Peut être y aura-t-il d’autre confinement, mais il faut refuser le confinement de la pensée, se réapproprier toutes les initiatives, extrêmement nombreuses qui ont été prises. Quelles initiatives ? Identifier les problèmes médicaux, l’expérience le prouve, n’est pas l’obstacle majeur. Le plus difficile est de franchir le labyrinthe administratif, labyrinthe souvent réel et souvent lié à la peur de l’inconnu des lieux, à la méconnaissance des bons circuits. L’accès aux médicaments, au traitement, est un autre obstacle. Paradoxalement accessible quand ceux-ci sont chers, exceptionnels et inexistants quand ils peuvent résoudre simplement une difficulté quotidienne. Un autre volet, la prévention, est le parent vraiment pauvre des « laissés pour compte », car elle nécessite beaucoup d’explications et des mesures qui pour la plupart n’ont rien à voir avec le soin, ou le « care » comme on dit pour faire américain.
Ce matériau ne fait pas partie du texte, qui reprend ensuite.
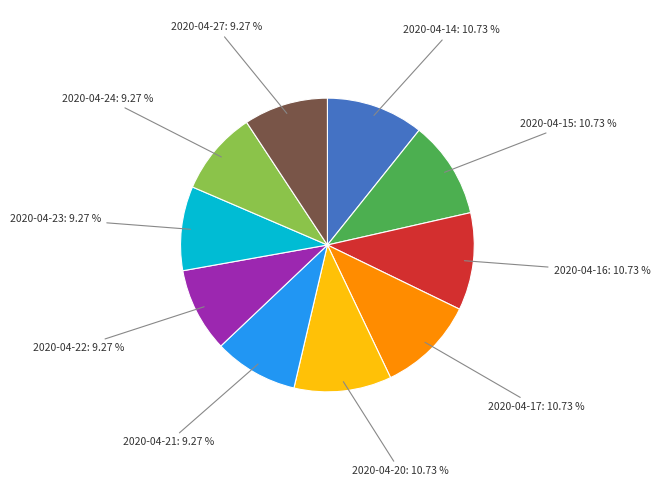

How many segments does this pie chart have?

10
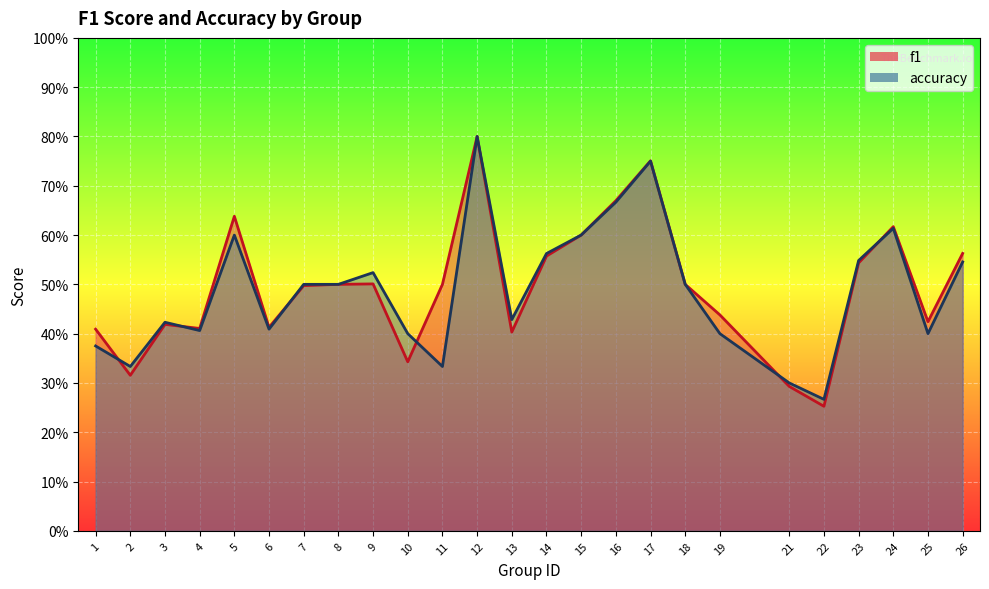

What is the sum of the accuracy values at 8 and 22?

0.8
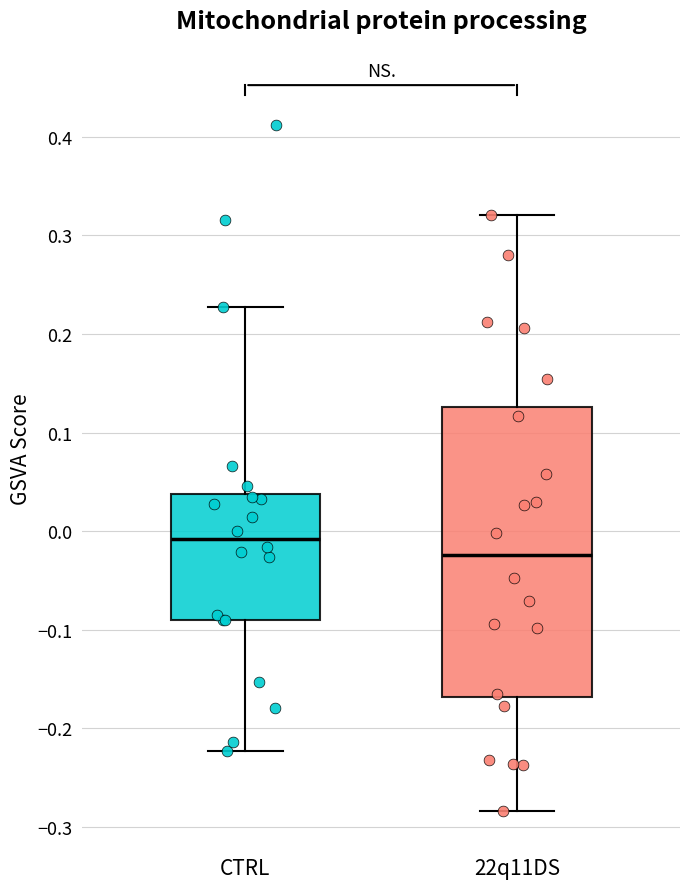

Reading left to right, read every box against the y-axis: the position of its median line, the range the box covers, and the ends of its whiskers. The values are not printed on the chart, so give them approximately, as read against the axis.

CTRL: median -0.01, box -0.09 to 0.04, whiskers -0.22 to 0.23
22q11DS: median -0.02, box -0.17 to 0.13, whiskers -0.28 to 0.32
Des gens de partout, se sont organisés pour faire face aux problèmes sanitaires, à l’épidémie dans leur condition réelle. On peut s’engager plus dans cette direction et il est parfaitement légitime de le faire. Constituer ces groupes permet d’avancer dans une façon de penser le bien commun du soin autrement, en considérant les gens non pas comme des « patients » qui attendraient le geste sauveteur d’une autorité, mais comme des acteurs.

De tout cela, qui ne sont que des pistes, il faut débattre, une proposition est de le faire dans le cadre d’un atelier, réunissant ceux qui en décident personnellement.